June 9, 2009 – PORTSMOUTH, Virginia – Friends and colleagues will gather today at Portsmouth Naval Medical Center to remember a Navy Corpsman who died while deployed on a humanitarian mission with the hospital ship Comfort.Chief Petty Officer Pamela Branum, 41, served in Pensacola, Florida; Guam, and, most recently, in Portsmouth.

She died June 2, 2009, in her sleep, aboard the Comfort. Her shipmates learned later that she had been promoted to Senior Chief that same day.

The investigation into her death is ongoing, but it appears to be natural causes, a Navy spokesman said. She will be buried at Arlington National Cemetery after the Comfort returns.

The executive officer of the Comfort, Captain John Larnerd, posted news of Branum's death on his blog last week. Larnerd said Branum was responsible for managing staff rotations, a major job on a ship with more than 500 personnel.

“Working just a few feet outside my office door, I saw her every day and was always impressed by her competence, her work ethic and her dedication to this important mission,” Larnerd wrote. “She will be greatly missed.”

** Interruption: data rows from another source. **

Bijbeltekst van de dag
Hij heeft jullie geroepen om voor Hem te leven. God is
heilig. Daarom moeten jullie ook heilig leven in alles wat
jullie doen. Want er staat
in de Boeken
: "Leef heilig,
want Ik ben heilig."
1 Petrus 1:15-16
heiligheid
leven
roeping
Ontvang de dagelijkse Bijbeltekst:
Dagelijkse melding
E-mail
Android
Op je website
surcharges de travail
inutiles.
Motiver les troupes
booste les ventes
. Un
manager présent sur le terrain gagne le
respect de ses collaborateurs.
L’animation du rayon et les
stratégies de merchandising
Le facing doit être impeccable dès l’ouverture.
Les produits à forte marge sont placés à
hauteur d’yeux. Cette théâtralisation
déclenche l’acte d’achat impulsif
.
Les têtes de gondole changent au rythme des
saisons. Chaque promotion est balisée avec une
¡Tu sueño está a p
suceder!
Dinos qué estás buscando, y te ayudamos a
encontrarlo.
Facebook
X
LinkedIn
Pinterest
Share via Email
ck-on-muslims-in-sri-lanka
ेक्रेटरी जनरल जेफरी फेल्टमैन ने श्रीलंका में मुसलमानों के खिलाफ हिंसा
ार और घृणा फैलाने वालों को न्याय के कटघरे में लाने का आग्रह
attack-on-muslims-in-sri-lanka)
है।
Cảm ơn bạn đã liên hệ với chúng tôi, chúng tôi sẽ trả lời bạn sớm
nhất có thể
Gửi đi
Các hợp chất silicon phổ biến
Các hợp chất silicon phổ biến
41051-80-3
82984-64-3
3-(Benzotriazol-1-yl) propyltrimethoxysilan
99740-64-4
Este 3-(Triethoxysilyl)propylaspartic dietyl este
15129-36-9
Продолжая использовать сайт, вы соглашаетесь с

He described the departure of her flag-draped casket, loaded onto a helicopter and flown off the ship in Panama. “As the helicopter's blades began to turn, two bells sounded and on the [intercom]: ‘Hospital Corpsman Chief, Departing,' rang throughout the ship,” Larnerd wrote on his blog.

More than 50 people, many of them current or former shipmates, left tributes on the site.

Her father, Larry T. Branum, posted one, too:

“Pam never quite felt like she was truly making a difference. She would say ‘Just doing my job, and I love my job.' Obviously, those of you who knew her (many of whom I have met) know that she did indeed make a difference in many lives over the years. I think she had a much greater impact than she ever realized,” he wrote.

He finished the tribute with a traditional naval phrase, used at retirements and promotions: “Fair winds and following seas, baby girl.”